Exercise description – The listing is to be duplicated in full, exactly as written.

Records for the exercise –

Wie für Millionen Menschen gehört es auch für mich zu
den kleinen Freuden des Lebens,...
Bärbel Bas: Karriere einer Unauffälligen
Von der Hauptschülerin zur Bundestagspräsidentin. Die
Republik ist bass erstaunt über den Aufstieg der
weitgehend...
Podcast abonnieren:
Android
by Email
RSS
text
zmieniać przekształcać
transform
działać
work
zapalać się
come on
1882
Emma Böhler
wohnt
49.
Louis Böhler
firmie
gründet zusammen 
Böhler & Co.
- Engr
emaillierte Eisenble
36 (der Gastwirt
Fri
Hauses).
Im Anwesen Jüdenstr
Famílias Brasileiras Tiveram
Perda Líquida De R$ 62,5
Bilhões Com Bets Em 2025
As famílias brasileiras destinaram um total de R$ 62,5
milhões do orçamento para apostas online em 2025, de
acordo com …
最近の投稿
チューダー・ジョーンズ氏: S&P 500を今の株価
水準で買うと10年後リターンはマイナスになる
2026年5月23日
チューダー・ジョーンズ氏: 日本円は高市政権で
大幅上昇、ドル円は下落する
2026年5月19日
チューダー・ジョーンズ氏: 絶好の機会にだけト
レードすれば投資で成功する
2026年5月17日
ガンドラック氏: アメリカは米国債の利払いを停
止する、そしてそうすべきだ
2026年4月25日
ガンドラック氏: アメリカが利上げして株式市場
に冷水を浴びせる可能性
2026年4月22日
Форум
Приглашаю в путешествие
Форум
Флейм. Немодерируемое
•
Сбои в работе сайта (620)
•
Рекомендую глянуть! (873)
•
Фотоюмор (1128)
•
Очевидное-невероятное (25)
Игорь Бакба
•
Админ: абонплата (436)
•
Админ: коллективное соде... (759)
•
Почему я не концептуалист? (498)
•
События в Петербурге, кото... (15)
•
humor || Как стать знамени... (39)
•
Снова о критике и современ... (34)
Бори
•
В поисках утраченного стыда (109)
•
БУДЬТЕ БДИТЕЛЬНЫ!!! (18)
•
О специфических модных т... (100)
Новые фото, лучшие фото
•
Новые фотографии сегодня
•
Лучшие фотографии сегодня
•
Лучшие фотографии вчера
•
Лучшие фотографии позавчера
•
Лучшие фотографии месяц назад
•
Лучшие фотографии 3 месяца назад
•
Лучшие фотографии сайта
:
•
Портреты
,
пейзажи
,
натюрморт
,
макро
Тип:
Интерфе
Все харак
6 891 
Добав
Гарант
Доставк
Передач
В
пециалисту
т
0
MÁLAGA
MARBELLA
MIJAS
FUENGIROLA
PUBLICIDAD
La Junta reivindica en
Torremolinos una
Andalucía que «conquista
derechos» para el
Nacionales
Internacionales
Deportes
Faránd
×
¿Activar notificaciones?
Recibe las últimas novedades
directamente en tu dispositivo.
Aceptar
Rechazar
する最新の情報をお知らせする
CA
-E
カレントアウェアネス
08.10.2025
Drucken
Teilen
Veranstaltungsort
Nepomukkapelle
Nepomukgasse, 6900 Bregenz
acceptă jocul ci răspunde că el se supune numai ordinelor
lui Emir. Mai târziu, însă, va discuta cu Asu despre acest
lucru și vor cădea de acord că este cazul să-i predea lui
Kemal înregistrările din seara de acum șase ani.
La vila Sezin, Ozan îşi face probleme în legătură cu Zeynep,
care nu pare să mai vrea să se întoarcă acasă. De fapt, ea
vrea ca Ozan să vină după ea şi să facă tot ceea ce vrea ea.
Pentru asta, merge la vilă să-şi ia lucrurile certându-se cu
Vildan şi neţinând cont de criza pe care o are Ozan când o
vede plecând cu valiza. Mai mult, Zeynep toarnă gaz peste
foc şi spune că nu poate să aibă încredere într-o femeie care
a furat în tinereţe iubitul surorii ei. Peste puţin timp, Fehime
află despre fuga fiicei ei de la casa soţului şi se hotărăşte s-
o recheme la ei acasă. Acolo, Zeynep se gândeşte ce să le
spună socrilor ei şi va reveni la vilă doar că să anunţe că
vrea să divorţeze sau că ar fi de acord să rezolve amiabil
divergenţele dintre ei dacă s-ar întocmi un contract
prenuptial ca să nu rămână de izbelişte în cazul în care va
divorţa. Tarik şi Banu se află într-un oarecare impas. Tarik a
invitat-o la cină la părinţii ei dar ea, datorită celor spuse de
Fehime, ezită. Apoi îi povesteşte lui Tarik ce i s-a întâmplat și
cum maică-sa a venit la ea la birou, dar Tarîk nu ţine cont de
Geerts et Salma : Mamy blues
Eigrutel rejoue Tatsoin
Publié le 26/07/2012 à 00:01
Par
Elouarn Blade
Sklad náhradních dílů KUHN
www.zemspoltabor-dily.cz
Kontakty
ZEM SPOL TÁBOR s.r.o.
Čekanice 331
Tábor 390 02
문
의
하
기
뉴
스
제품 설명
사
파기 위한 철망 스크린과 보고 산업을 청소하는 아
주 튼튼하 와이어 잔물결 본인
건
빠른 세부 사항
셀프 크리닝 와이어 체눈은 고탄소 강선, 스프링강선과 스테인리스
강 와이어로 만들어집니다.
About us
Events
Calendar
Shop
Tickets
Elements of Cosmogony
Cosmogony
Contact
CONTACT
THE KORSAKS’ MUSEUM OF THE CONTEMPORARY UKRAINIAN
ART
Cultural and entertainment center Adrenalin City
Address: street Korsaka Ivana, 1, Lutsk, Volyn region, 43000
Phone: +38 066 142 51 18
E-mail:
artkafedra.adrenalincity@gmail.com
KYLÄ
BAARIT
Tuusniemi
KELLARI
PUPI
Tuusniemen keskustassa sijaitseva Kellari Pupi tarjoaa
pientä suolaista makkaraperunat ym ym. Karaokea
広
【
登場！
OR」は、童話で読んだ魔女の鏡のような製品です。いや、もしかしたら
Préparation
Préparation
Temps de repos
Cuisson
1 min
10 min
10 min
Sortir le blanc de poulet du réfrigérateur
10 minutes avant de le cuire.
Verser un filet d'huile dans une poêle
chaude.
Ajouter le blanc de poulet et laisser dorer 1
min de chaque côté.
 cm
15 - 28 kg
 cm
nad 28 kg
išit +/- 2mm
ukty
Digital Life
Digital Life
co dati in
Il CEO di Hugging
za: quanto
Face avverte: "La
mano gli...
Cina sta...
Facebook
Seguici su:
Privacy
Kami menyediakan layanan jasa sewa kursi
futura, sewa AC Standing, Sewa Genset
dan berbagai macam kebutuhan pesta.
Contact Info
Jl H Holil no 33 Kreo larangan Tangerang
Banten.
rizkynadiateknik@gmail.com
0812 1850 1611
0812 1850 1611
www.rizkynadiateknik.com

Output for this exercise –
Wie für Millionen Menschen gehört es auch für mich zu
den kleinen Freuden des Lebens,...
Bärbel Bas: Karriere einer Unauffälligen
Von der Hauptschülerin zur Bundestagspräsidentin. Die
Republik ist bass erstaunt über den Aufstieg der
weitgehend...
Podcast abonnieren:
Android
by Email
RSS
text
zmieniać przekształcać
transform
działać
work
zapalać się
come on
1882
Emma Böhler
wohnt
49.
Louis Böhler
firmie
gründet zusammen 
Böhler & Co.
- Engr
emaillierte Eisenble
36 (der Gastwirt
Fri
Hauses).
Im Anwesen Jüdenstr
Famílias Brasileiras Tiveram
Perda Líquida De R$ 62,5
Bilhões Com Bets Em 2025
As famílias brasileiras destinaram um total de R$ 62,5
milhões do orçamento para apostas online em 2025, de
acordo com …
最近の投稿
チューダー・ジョーンズ氏: S&P 500を今の株価
水準で買うと10年後リターンはマイナスになる
2026年5月23日
チューダー・ジョーンズ氏: 日本円は高市政権で
大幅上昇、ドル円は下落する
2026年5月19日
チューダー・ジョーンズ氏: 絶好の機会にだけト
レードすれば投資で成功する
2026年5月17日
ガンドラック氏: アメリカは米国債の利払いを停
止する、そしてそうすべきだ
2026年4月25日
ガンドラック氏: アメリカが利上げして株式市場
に冷水を浴びせる可能性
2026年4月22日
Форум
Приглашаю в путешествие
Форум
Флейм. Немодерируемое
•
Сбои в работе сайта (620)
•
Рекомендую глянуть! (873)
•
Фотоюмор (1128)
•
Очевидное-невероятное (25)
Игорь Бакба
•
Админ: абонплата (436)
•
Админ: коллективное соде... (759)
•
Почему я не концептуалист? (498)
•
События в Петербурге, кото... (15)
•
humor || Как стать знамени... (39)
•
Снова о критике и современ... (34)
Бори
•
В поисках утраченного стыда (109)
•
БУДЬТЕ БДИТЕЛЬНЫ!!! (18)
•
О специфических модных т... (100)
Новые фото, лучшие фото
•
Новые фотографии сегодня
•
Лучшие фотографии сегодня
•
Лучшие фотографии вчера
•
Лучшие фотографии позавчера
•
Лучшие фотографии месяц назад
•
Лучшие фотографии 3 месяца назад
•
Лучшие фотографии сайта
:
•
Портреты
,
пейзажи
,
натюрморт
,
макро
Тип:
Интерфе
Все харак
6 891 
Добав
Гарант
Доставк
Передач
В
пециалисту
т
0
MÁLAGA
MARBELLA
MIJAS
FUENGIROLA
PUBLICIDAD
La Junta reivindica en
Torremolinos una
Andalucía que «conquista
derechos» para el
Nacionales
Internacionales
Deportes
Faránd
×
¿Activar notificaciones?
Recibe las últimas novedades
directamente en tu dispositivo.
Aceptar
Rechazar
する最新の情報をお知らせする
CA
-E
カレントアウェアネス
08.10.2025
Drucken
Teilen
Veranstaltungsort
Nepomukkapelle
Nepomukgasse, 6900 Bregenz
acceptă jocul ci răspunde că el se supune numai ordinelor
lui Emir. Mai târziu, însă, va discuta cu Asu despre acest
lucru și vor cădea de acord că este cazul să-i predea lui
Kemal înregistrările din seara de acum șase ani.
La vila Sezin, Ozan îşi face probleme în legătură cu Zeynep,
care nu pare să mai vrea să se întoarcă acasă. De fapt, ea
vrea ca Ozan să vină după ea şi să facă tot ceea ce vrea ea.
Pentru asta, merge la vilă să-şi ia lucrurile certându-se cu
Vildan şi neţinând cont de criza pe care o are Ozan când o
vede plecând cu valiza. Mai mult, Zeynep toarnă gaz peste
foc şi spune că nu poate să aibă încredere într-o femeie care
a furat în tinereţe iubitul surorii ei. Peste puţin timp, Fehime
află despre fuga fiicei ei de la casa soţului şi se hotărăşte s-
o recheme la ei acasă. Acolo, Zeynep se gândeşte ce să le
spună socrilor ei şi va reveni la vilă doar că să anunţe că
vrea să divorţeze sau că ar fi de acord să rezolve amiabil
divergenţele dintre ei dacă s-ar întocmi un contract
prenuptial ca să nu rămână de izbelişte în cazul în care va
divorţa. Tarik şi Banu se află într-un oarecare impas. Tarik a
invitat-o la cină la părinţii ei dar ea, datorită celor spuse de
Fehime, ezită. Apoi îi povesteşte lui Tarik ce i s-a întâmplat și
cum maică-sa a venit la ea la birou, dar Tarîk nu ţine cont de
Geerts et Salma : Mamy blues
Eigrutel rejoue Tatsoin
Publié le 26/07/2012 à 00:01
Par
Elouarn Blade
Sklad náhradních dílů KUHN
www.zemspoltabor-dily.cz
Kontakty
ZEM SPOL TÁBOR s.r.o.
Čekanice 331
Tábor 390 02
문
의
하
기
뉴
스
제품 설명
사
파기 위한 철망 스크린과 보고 산업을 청소하는 아
주 튼튼하 와이어 잔물결 본인
건
빠른 세부 사항
셀프 크리닝 와이어 체눈은 고탄소 강선, 스프링강선과 스테인리스
강 와이어로 만들어집니다.
About us
Events
Calendar
Shop
Tickets
Elements of Cosmogony
Cosmogony
Contact
CONTACT
THE KORSAKS’ MUSEUM OF THE CONTEMPORARY UKRAINIAN
ART
Cultural and entertainment center Adrenalin City
Address: street Korsaka Ivana, 1, Lutsk, Volyn region, 43000
Phone: +38 066 142 51 18
E-mail:
artkafedra.adrenalincity@gmail.com
KYLÄ
BAARIT
Tuusniemi
KELLARI
PUPI
Tuusniemen keskustassa sijaitseva Kellari Pupi tarjoaa
pientä suolaista makkaraperunat ym ym. Karaokea
広
【
登場！
OR」は、童話で読んだ魔女の鏡のような製品です。いや、もしかしたら
Préparation
Préparation
Temps de repos
Cuisson
1 min
10 min
10 min
Sortir le blanc de poulet du réfrigérateur
10 minutes avant de le cuire.
Verser un filet d'huile dans une poêle
chaude.
Ajouter le blanc de poulet et laisser dorer 1
min de chaque côté.
 cm
15 - 28 kg
 cm
nad 28 kg
išit +/- 2mm
ukty
Digital Life
Digital Life
co dati in
Il CEO di Hugging
za: quanto
Face avverte: "La
mano gli...
Cina sta...
Facebook
Seguici su:
Privacy
Kami menyediakan layanan jasa sewa kursi
futura, sewa AC Standing, Sewa Genset
dan berbagai macam kebutuhan pesta.
Contact Info
Jl H Holil no 33 Kreo larangan Tangerang
Banten.
rizkynadiateknik@gmail.com
0812 1850 1611
0812 1850 1611
www.rizkynadiateknik.com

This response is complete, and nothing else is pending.